## [SET TASK 1]
Rewrite the stretch of the financial notes from "We develop and" through "and transmit information.", changing "devices" to "products".

## [TEXT SEGMENT]
....

NOTE 1. DESCRIPTION OF BUSINESS

     We develop and sell devices that use spintronics, a nanotechnology that relies on electron spin rather than electron charge to acquire, store, and transmit information.

NOTE 2. INTERIM FINANCIAL INFORMATION
     The accompanying unaudited financial statements of NVE Corporation are prepared consistent with accounting principles generally accepted in the United States and in accordance with Securities and Exchange Commission rules and regulations. In the opinion of management, these financial statements reflect all adjustments, consisting only of normal and recurring adjustments, necessary for a fair presentation of the financial statements. Although we believe that the disclosures are adequate to make the information presented not misleading, it is suggested that these unaudited financial statements be read in conjunction with the audited financial statements and the notes included in our latest annual financial statements included in our Annual Report on Form 10-K for the fiscal year ended March 31, 2010. The results of operations for the quarter ended June 30, 2010 are not necessarily indicative of the results that may be expected for the full fiscal year ending March 31, 2011.

....

## [PROVIDED INFORMATION]
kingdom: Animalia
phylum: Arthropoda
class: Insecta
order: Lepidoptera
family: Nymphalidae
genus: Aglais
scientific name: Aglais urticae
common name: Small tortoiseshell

....

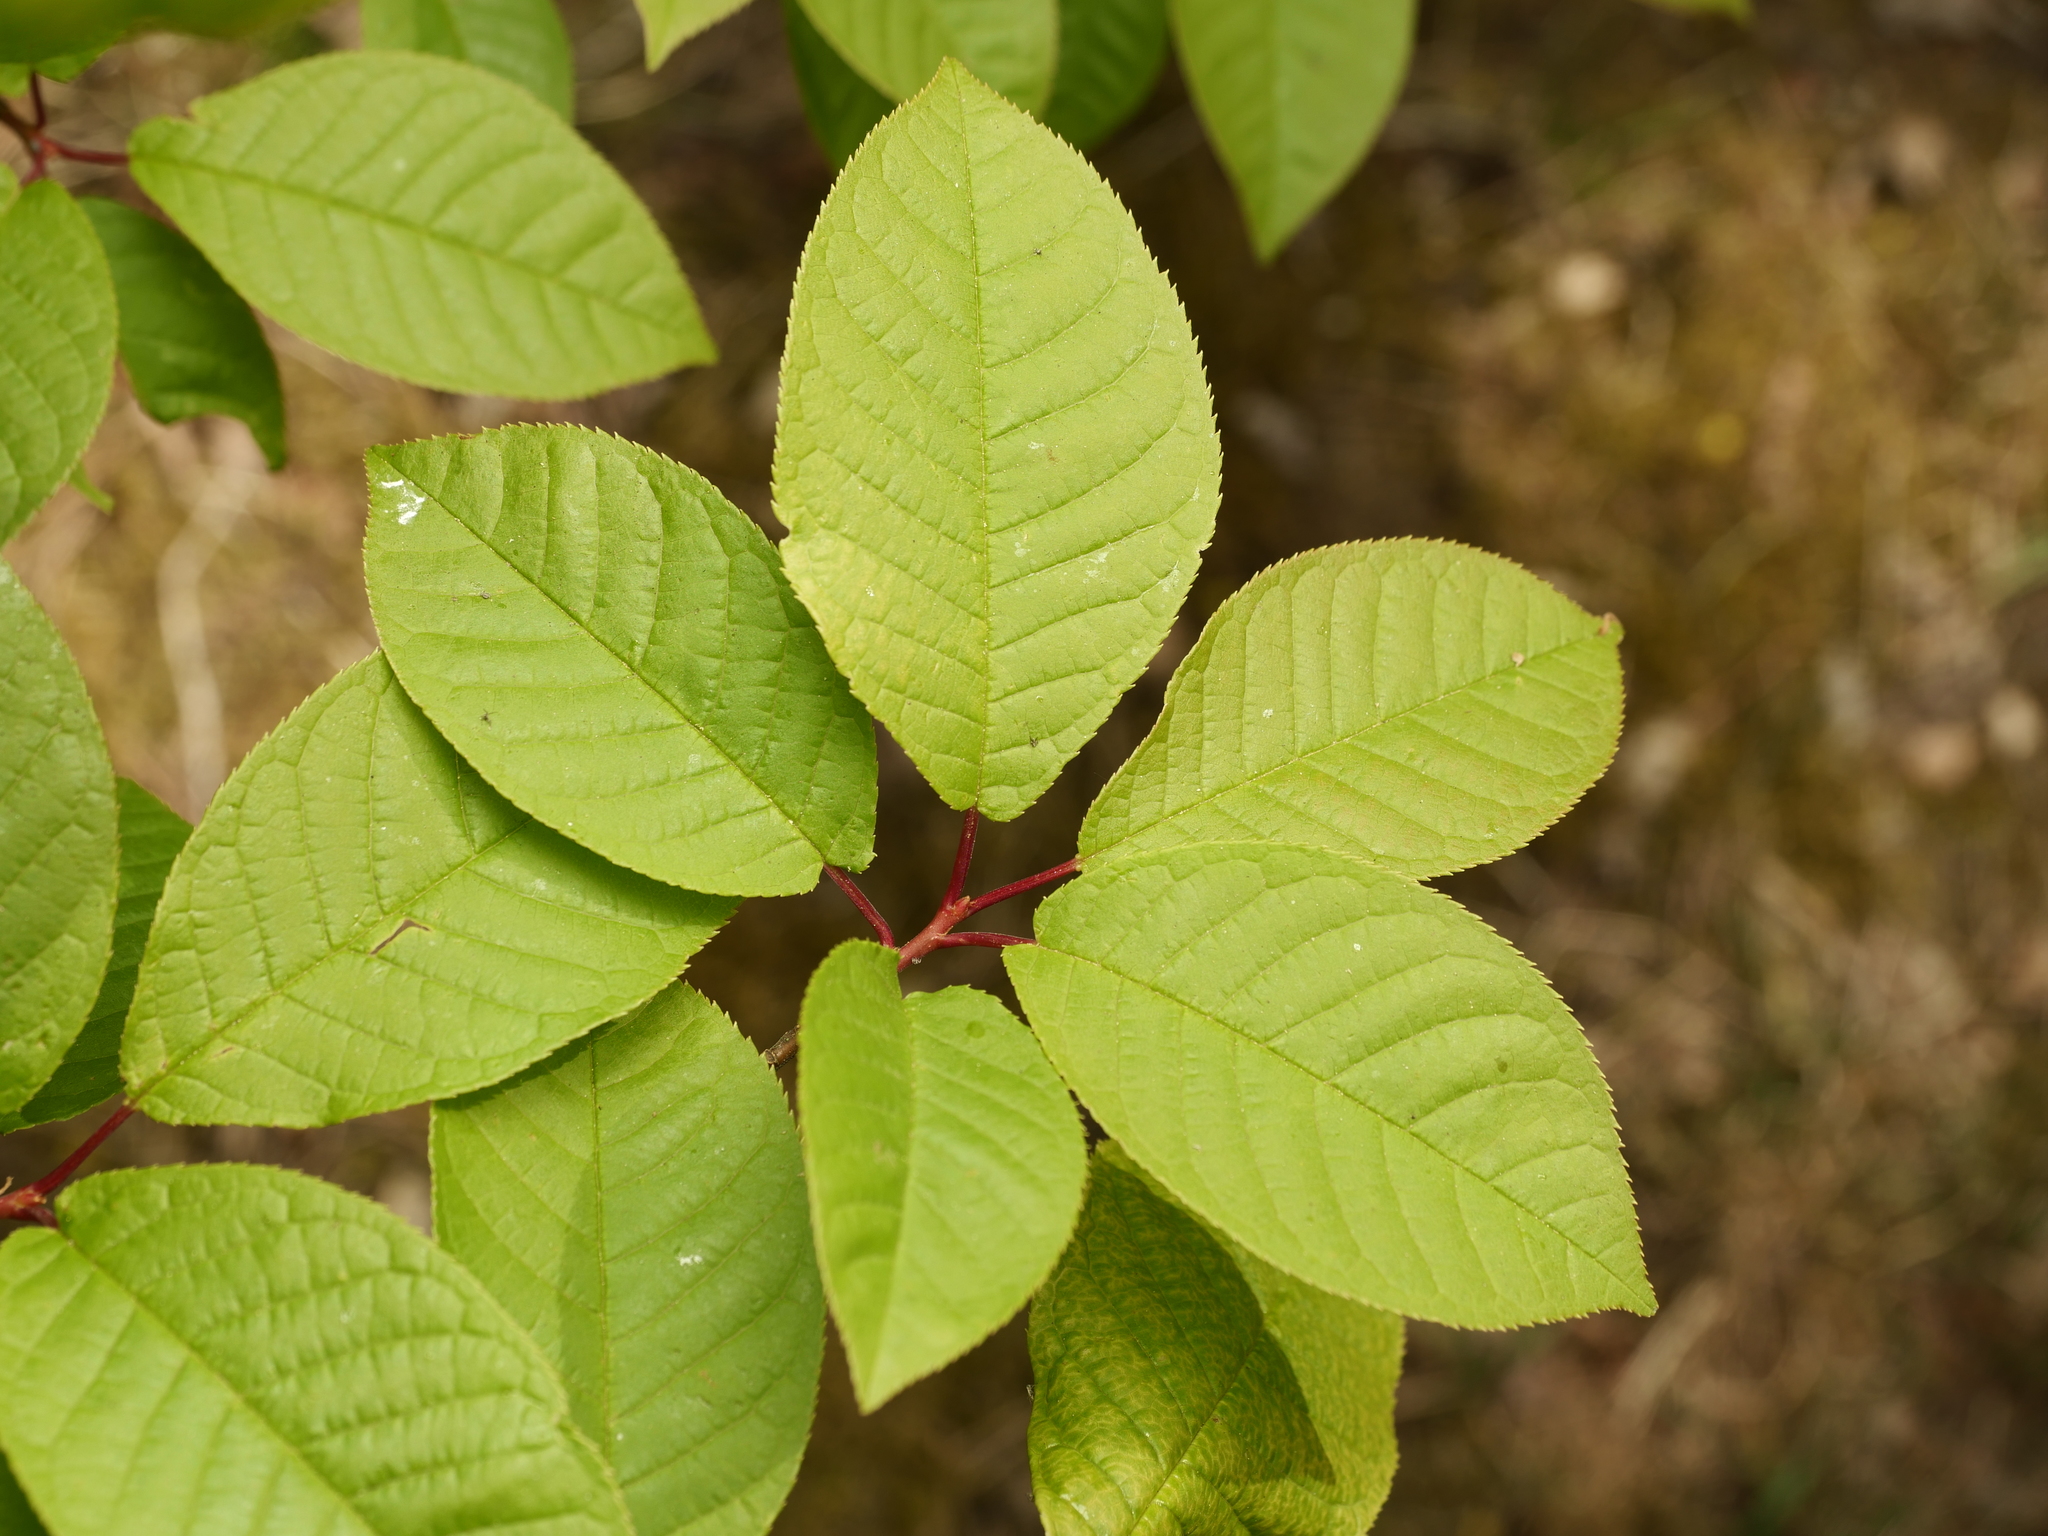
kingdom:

....

## [SET TASK 2]
Put the stretch of the entries from the line containing "kingdom: Animalia" through the line containing "scientific name: Aglais urticae" into a numbered list, leaving out any blank lines.

## [WRITTEN RESPONSE 1]
We develop and sell products that use spintronics, a nanotechnology that relies on electron spin rather than electron charge to acquire, store, and transmit information.

## [WRITTEN RESPONSE 2]
1. kingdom: Animalia
2. phylum: Arthropoda
3. class: Insecta
4. order: Lepidoptera
5. family: Nymphalidae
6. genus: Aglais
7. scientific name: Aglais urticae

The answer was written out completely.